At the time, FDA Commissioner Dr. Margaret Hamburg said that, after reviewing all relevant data, “Plan B One Step is safe and effective and should be approved for non-prescription use for all females of child-bearing potential.”
But HHS Secretary Kathleen Sebelius overruled that recommendation. “Because I do not believe enough data were presented to support the application … I have directed FDA to issue a complete response letter denying the supplemental new drug application,” she said in a statement.
In July 2009, Plan B was approved for use without a prescription for females aged 17 and older, but girls under 17 needed a prescription.
Emergency contraceptives prevent a pregnancy by preventing a fertilized egg from embedding in the uterus. They are intended for use within 72 hours after sex, but are most effective if taken within 24 hours. Proponents say requiring a prescription can delay access to the drug.
Wednesday’s decision was criticized by the American Society for Reproductive Medicine, which counts more than 8,000 members.
“We are very disappointed that Secretary Sebelius opted to insert herself into what should be a scientific decision made by the experts at FDA,” said the group’s president, Dolores J. Lamb. “The data are clear that emergency contraception can be safely used by adolescent women without requiring a prescription.
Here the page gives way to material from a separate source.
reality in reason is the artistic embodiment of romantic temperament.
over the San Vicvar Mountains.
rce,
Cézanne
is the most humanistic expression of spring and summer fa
Sadly, it appears that once again our leaders are putting political expediency ahead of reproductive health.”
But Dr. Lisa Flowers, associate professor in the Department of Obstetrics and Gynecology at Emory University’s School of Medicine, said Sebelius’ decision “might be the right thing to do until we get a really good system by which we can educate young kids about prevention of pregnancy and understanding the risks of getting involved in sexual intercourse, and what are the outcomes.”
Flowers suggested the FDA consider allowing over-the-counter access for girls under the age of 17 if they are accompanied by a parent to the drugstore.